In the current panic, Twitter is filled with rosy predictions that the virus will be an inflection point in the future of distributed work. However, a pandemic is not a good time to determine which type of work arrangement per employee is optimally productive. Rather, it is a time for companies to build on the kind of technology and culture that, when the economy is reviving, could make working remotely easier for those looking to take advantage of it in a future where slightly less commuting and a little more the new work and life balance.

In the beginning people experience it as very efficient. You don’t have to go to endless meetings, you can organize your day better. But after a while productivity also decreases. It is productive if you do it occasionally, but those who work from home for a long time often get used to it. You will not be disturbed and can do a lot, but after a while the benefits will evaporate.

So here are some tips to succesfully work from home

The biggest piece of advice: “Go” to work.

Try to stick to some semblance of your original routine from before you started working from home. If you needed to be at your desk at 8 a.m., don’t wake up at 7:59. Give yourself a little bit of time before your start to wake yourself up, have a coffee, make breakfast. Especially for those of us — like me — who are not morning types.

And dress the part. That means comfortable work clothes — not pajamas.

Plan meetings

A big issue can be the whereabouts of your co-workers. You can’t see them sitting at a desk. If you need interaction, plan a meeting or conf-call. That way you know you have dedicated time.

Just be yourself

It is a unique opportunity to make the most of it for yourself. Where possible, experiment with work rhythm and working hours, drink your own coffee. If that elementary school you were talking about makes a noise every day at noon, go for a walk every day.

Be nice to eachother

Try to work with your colleagues, even when they are at a distance. Send a spontaneous email with compliments, make a phone call to catch up. Be aware that it is nice to have contact sometimes.

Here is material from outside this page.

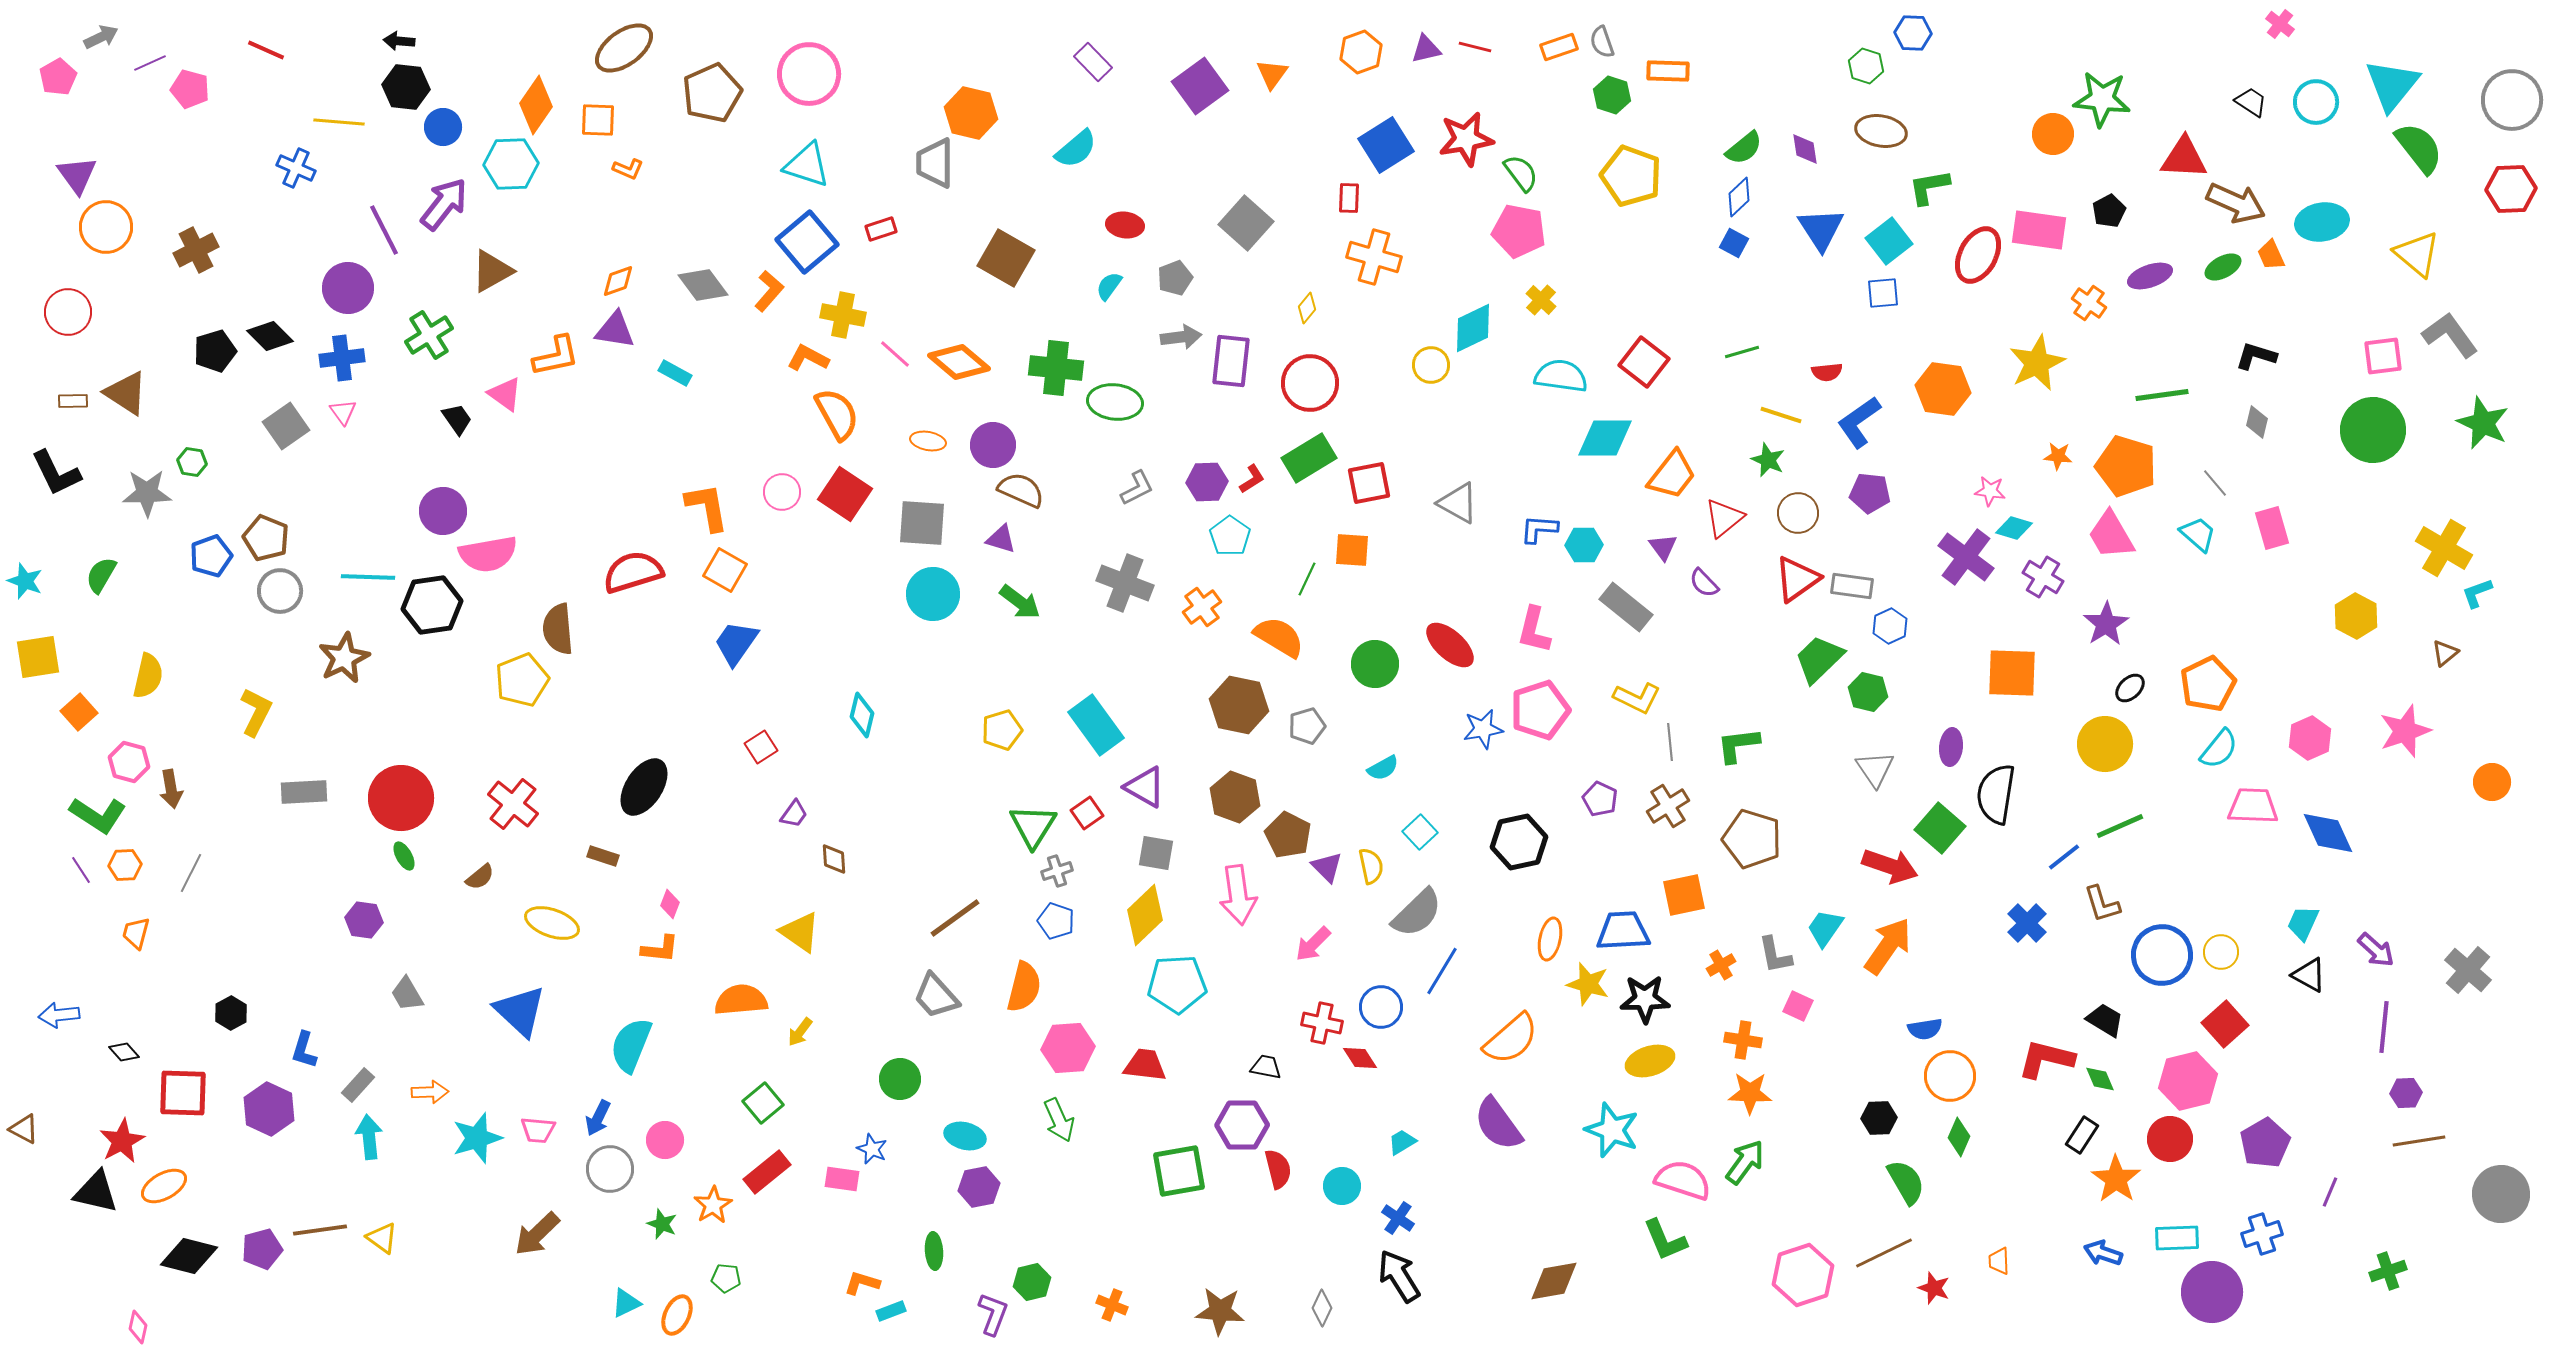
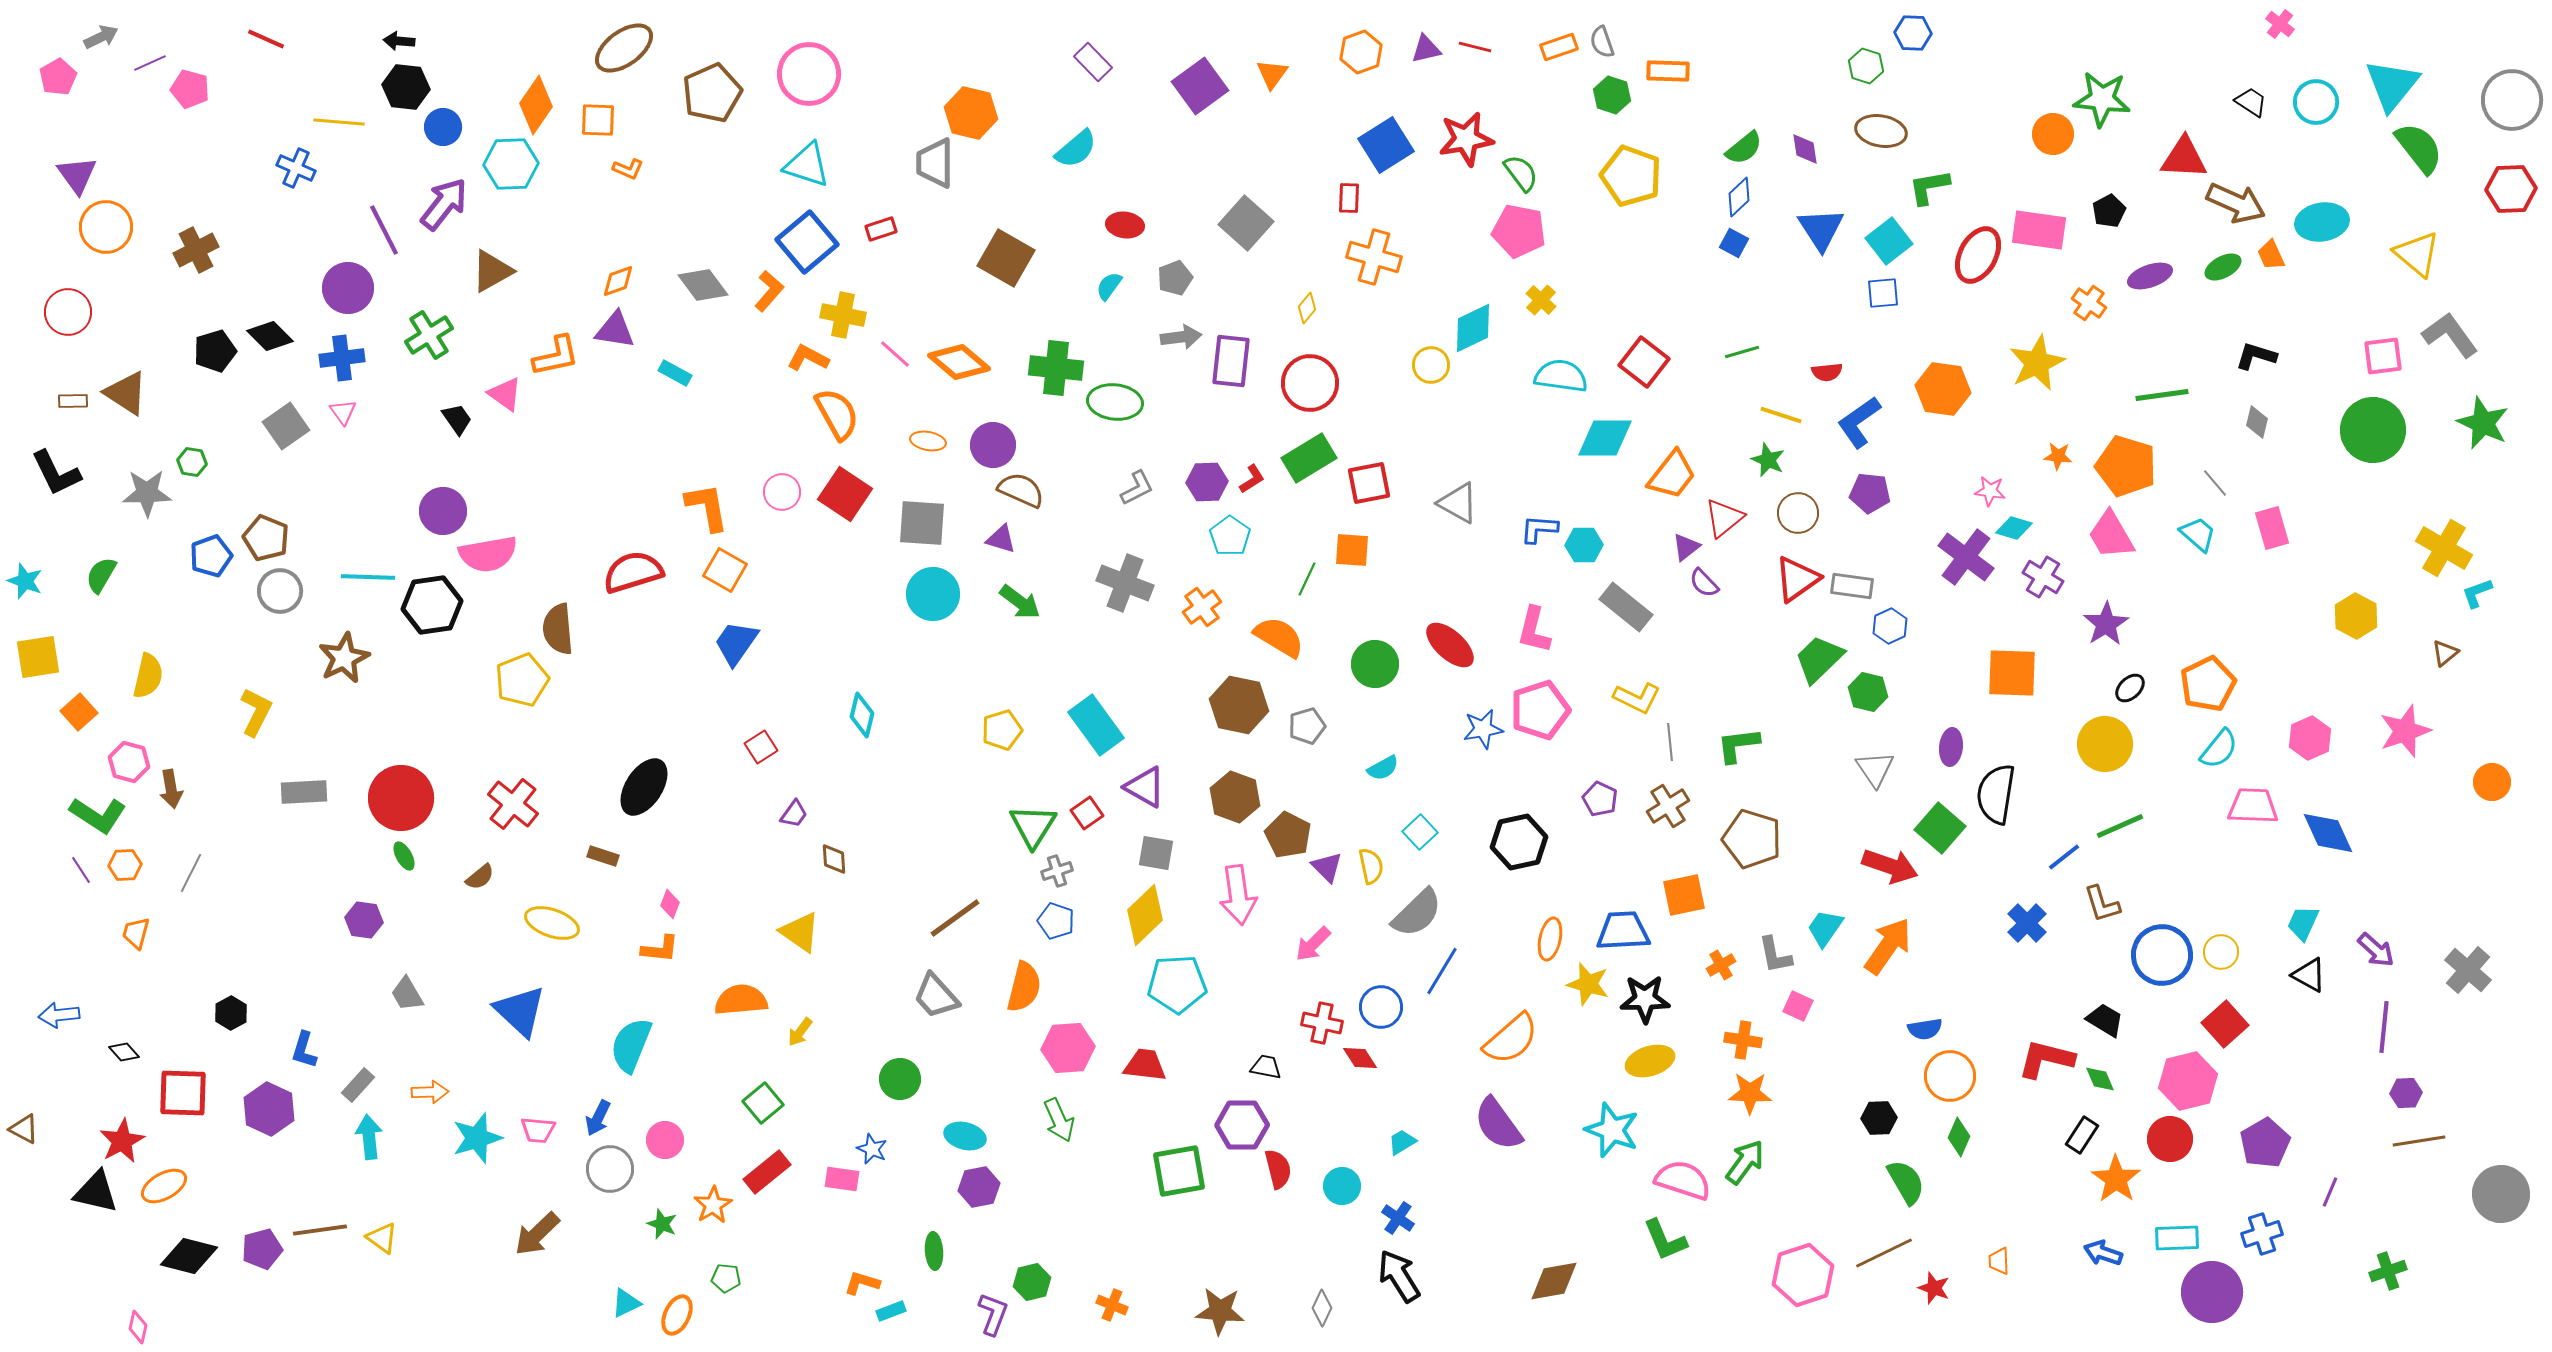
red line at (266, 50): moved 11 px up
purple triangle at (1663, 547): moved 23 px right; rotated 28 degrees clockwise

Focus on what is important for you

Do what you think is fun or what matters to you. Now that you are working from home, no one is looking at your fingers. So you have the space to make your own choices and get more out of your work. For example, put energy into a project that has been on the shelf for a while.

Work smarter, not harder

Sometimes working less is working better. I have the best ideas when I walk, shower or exercise. So in the morning I often pop through my tasks, in the afternoon I laze or walk and in the evening I work out a bit. By working smart you get profit.

Plan your work

Have a good work plan. At the office you can see what colleagues do, what they deliver and when they arrive and leave. You don’t have that at home. Make sure you set clear tasks and mark your time.

Create a creativity space

Provide a good workplace, with a good desk, good chair and good monitor. Concentration and focus is important. Find a secluded place or make arrangements with roommates. Close the door, turn on the music. Also monitor whether things are going well and what can be improved.

Bonus

You can also take a nap now and then. When I sleep for five minutes, it feels like I wake up late Sunday morning. That works a lot better than you are fighting tired against sleep. A power nap is very good if you work from home. You don’t always have to work very tightly and disciplined.